Directions: How many lines in the listing below contain the string "gaat"? Case counts, so give only the number of lines where it appears with the same capitalization.

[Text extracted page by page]
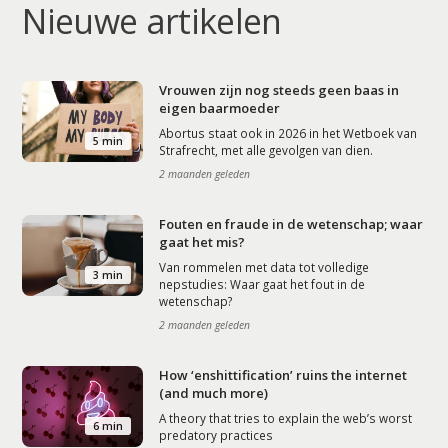
Nieuwe artikelen
Vrouwen zijn nog steeds geen baas in
eigen baarmoeder
Abortus staat ook in 2026 in het Wetboek van
5 min
Strafrecht, met alle gevolgen van dien.
2 maanden geleden
Fouten en fraude in de wetenschap; waar
gaat het mis?
Van rommelen met data tot volledige
3 min
nepstudies: Waar gaat het fout in de
wetenschap?
2 maanden geleden
How ‘enshittification’ ruins the internet
(and much more)
A theory that tries to explain the web’s worst
6 min
predatory practices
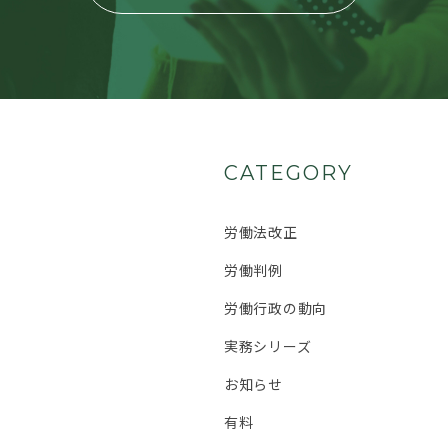
CATEGORY
労働法改正
労働判例
労働行政の動向
実務シリーズ
お知らせ
有料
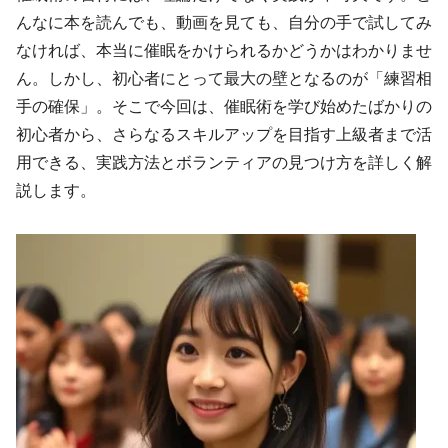
んなに本を読んでも、動画を見ても、自分の手で試してみ
なければ、本当に催眠をかけられるかどうかはわかりませ
ん。しかし、初心者にとって最大の壁となるのが「練習相
手の確保」。そこで今回は、催眠術を学び始めたばかりの
初心者から、さらなるスキルアップを目指す上級者まで活
用できる、実践方法とボランティアの見つけ方を詳しく解
説します。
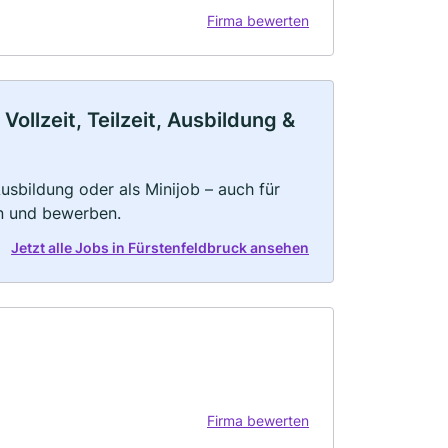
Firma bewerten
ollzeit, Teilzeit, Ausbildung &
 Ausbildung oder als Minijob – auch für
rn und bewerben.
Jetzt alle Jobs in Fürstenfeldbruck ansehen
Firma bewerten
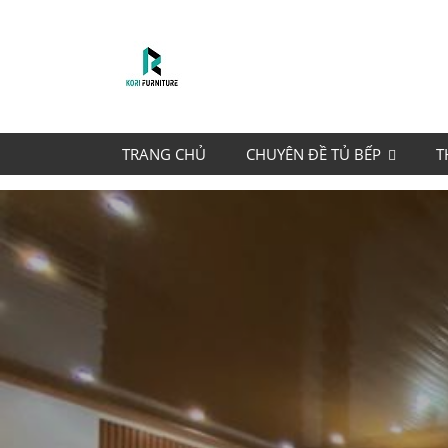
TRANG CHỦ
CHUYÊN ĐỀ TỦ BẾP
T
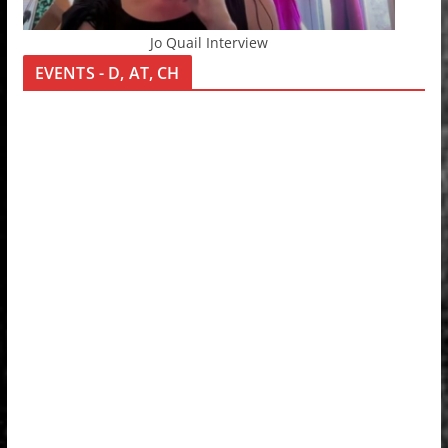
Jo Quail Interview
EVENTS - D, AT, CH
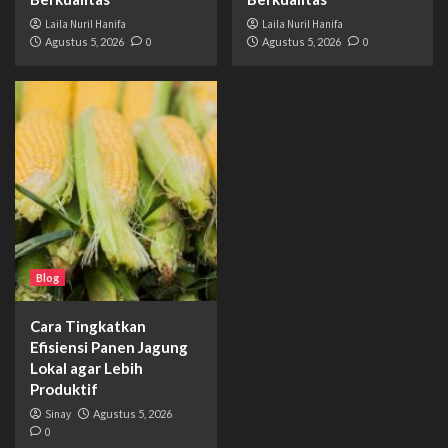
Laila Nuril Hanifa
Laila Nuril Hanifa
Agustus 5, 2026
0
Agustus 5, 2026
0
Blog
Cara Tingkatkan
Efisiensi Panen Jagung
Lokal agar Lebih
Produktif
Sinay
Agustus 5, 2026
0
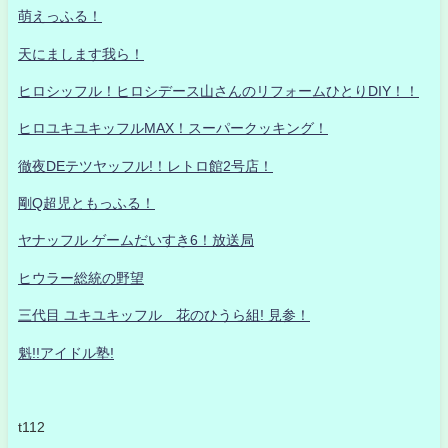
萌えっふる！
天にまします我ら！
ヒロシッフル！ヒロシデース山さんのリフォームひとりDIY！！
ヒロユキユキッフルMAX！スーパークッキング！
徹夜DEテツヤッフル!！レトロ館2号店！
剛Q超児ともっふる！
ヤナッフル ゲームだいすき6！放送局
ヒウラー総統の野望
三代目 ユキユキッフル 花のひうら組! 見参！
魁!!アイドル塾!
t112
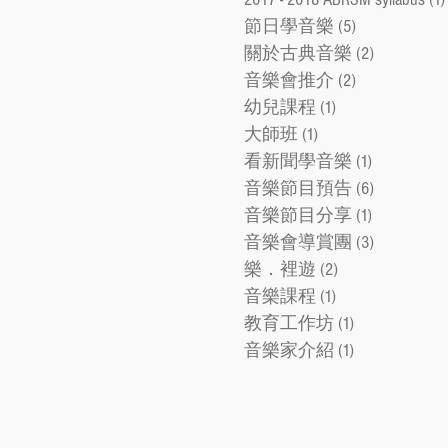
節日學音樂
(5)
5 posts
關於古典音樂
(2)
2 posts
音樂會推介
(2)
2 posts
幼兒課程
(1)
1 post
大師班
(1)
1 post
看新聞學音樂
(1)
1 post
音樂節目預告
(6)
6 posts
音樂節目分享
(1)
1 post
音樂會導賞團
(3)
3 posts
樂．裡遊
(2)
2 posts
音樂課程
(1)
1 post
教育工作坊
(1)
1 post
音樂家介紹
(1)
1 post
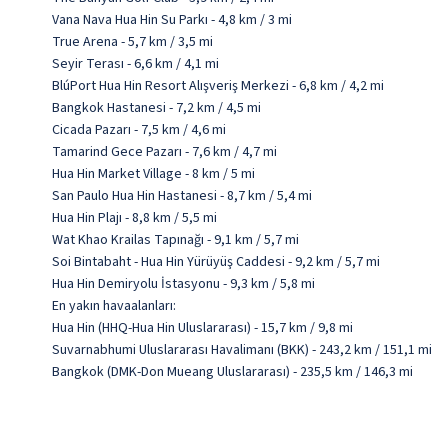
Vana Nava Hua Hin Su Parkı - 4,8 km / 3 mi
True Arena - 5,7 km / 3,5 mi
Seyir Terası - 6,6 km / 4,1 mi
BlúPort Hua Hin Resort Alışveriş Merkezi - 6,8 km / 4,2 mi
Bangkok Hastanesi - 7,2 km / 4,5 mi
Cicada Pazarı - 7,5 km / 4,6 mi
Tamarind Gece Pazarı - 7,6 km / 4,7 mi
Hua Hin Market Village - 8 km / 5 mi
San Paulo Hua Hin Hastanesi - 8,7 km / 5,4 mi
Hua Hin Plajı - 8,8 km / 5,5 mi
Wat Khao Krailas Tapınağı - 9,1 km / 5,7 mi
Soi Bintabaht - Hua Hin Yürüyüş Caddesi - 9,2 km / 5,7 mi
Hua Hin Demiryolu İstasyonu - 9,3 km / 5,8 mi
En yakın havaalanları:
Hua Hin (HHQ-Hua Hin Uluslararası) - 15,7 km / 9,8 mi
Suvarnabhumi Uluslararası Havalimanı (BKK) - 243,2 km / 151,1 mi
Bangkok (DMK-Don Mueang Uluslararası) - 235,5 km / 146,3 mi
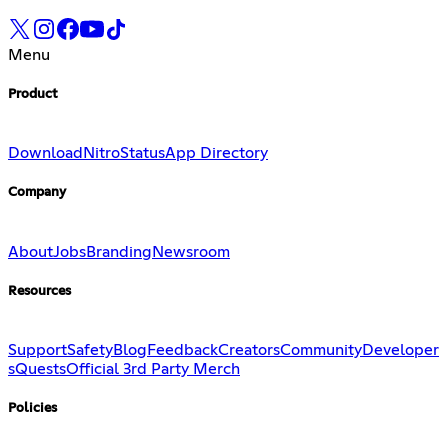
Menu
Product
Download
Nitro
Status
App Directory
Company
About
Jobs
Branding
Newsroom
Resources
Support
Safety
Blog
Feedback
Creators
Community
Developer
s
Quests
Official 3rd Party Merch
Policies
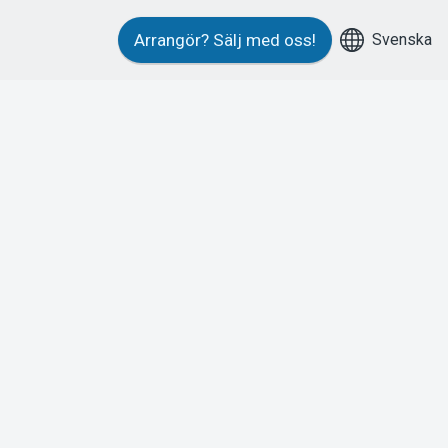
Svenska
Arrangör?
Sälj med oss!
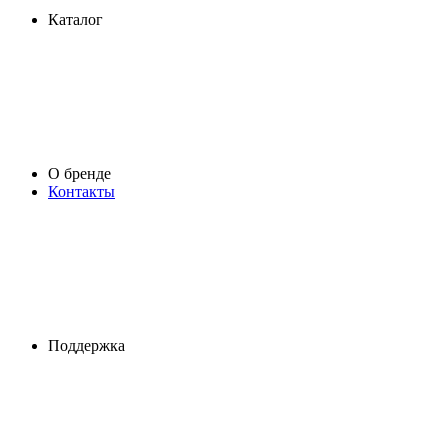
Каталог
О бренде
Контакты
Поддержка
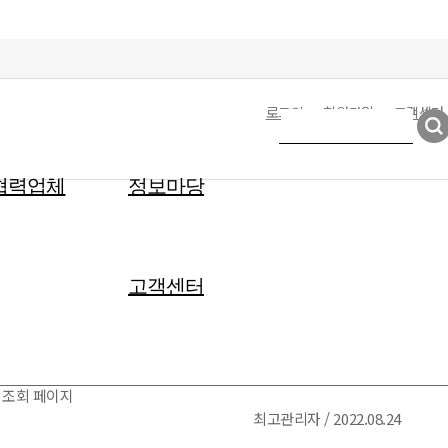
로그인
회원가입
고객센터
협력업체
정보마당
고객센터
 조회 페이지
최고관리자 / 2022.08.24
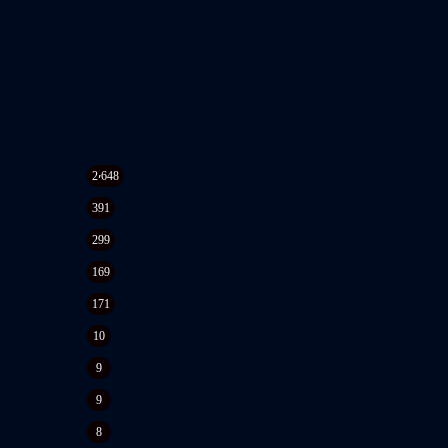
2٬648
391
299
169
171
10
9
9
8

Response: 2